> On 20 Aug 2024, at 20:10, Richard Sandiford <richard.sandif...@arm.com> wrote:
>
> External email: Use caution opening links or attachments
>
>
> The testcase contains a VNx2QImode pseudo that is live across a call
> and that cannot be allocated a call-preserved register. LRA quite
> reasonably tried to save it before the call and restore it afterwards.

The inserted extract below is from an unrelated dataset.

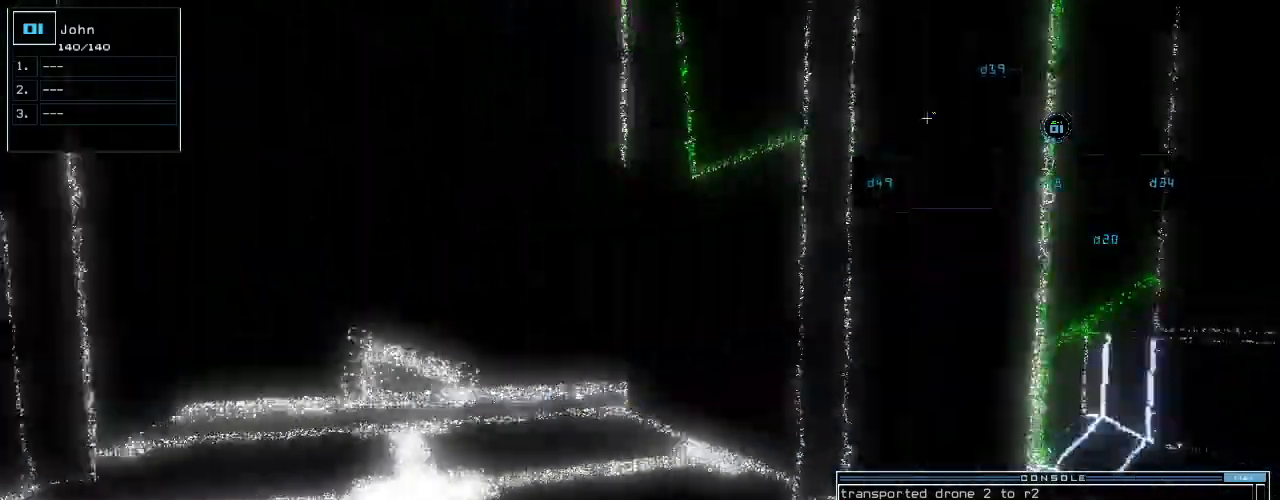
{"keys": ["up"], "events": [[40, "left", "up"], [440, "left", "down"], [460, "left", "up"]]}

> Unfortunately, the target told it to do that in SImode, even though
> punning between SImode and VNx2QImode is disallowed by both
> TARGET_CAN_CHANGE_MODE_CLASS and TARGET_MODES_TIEABLE_P.
>
> The natural class to use for SImode is GENERAL_REGS, so this led
> to an unsalvageable situation in which we had:
>
> (set (subreg:VNx2QI (reg:SI A) 0) (reg:VNx2QI B))
>
> where A needed GENERAL_REGS and B needed FP_REGS. We therefore ended
> up in a reload loop.
>
> The hooks above should ensure that this situation can never occur
> for incoming subregs. It only happened here because the target
> explicitly forced it.
>
> The decision to use SImode for modes smaller than 4 bytes dates
> back to the beginning of the port, before 16-bit floating-point
> modes existed. I'm not sure whether promoting to SImode really
> makes sense for any FPR, but that's a separate performance/QoI
> discussion. For now, this patch just disallows using SImode
> when it is wrong for correctness reasons, since that should be
> safer to backport.
>
> Bootstrapped & regression-tested on aarch64-linux-gnu. I'll leave
> a day or so for comments before pushing.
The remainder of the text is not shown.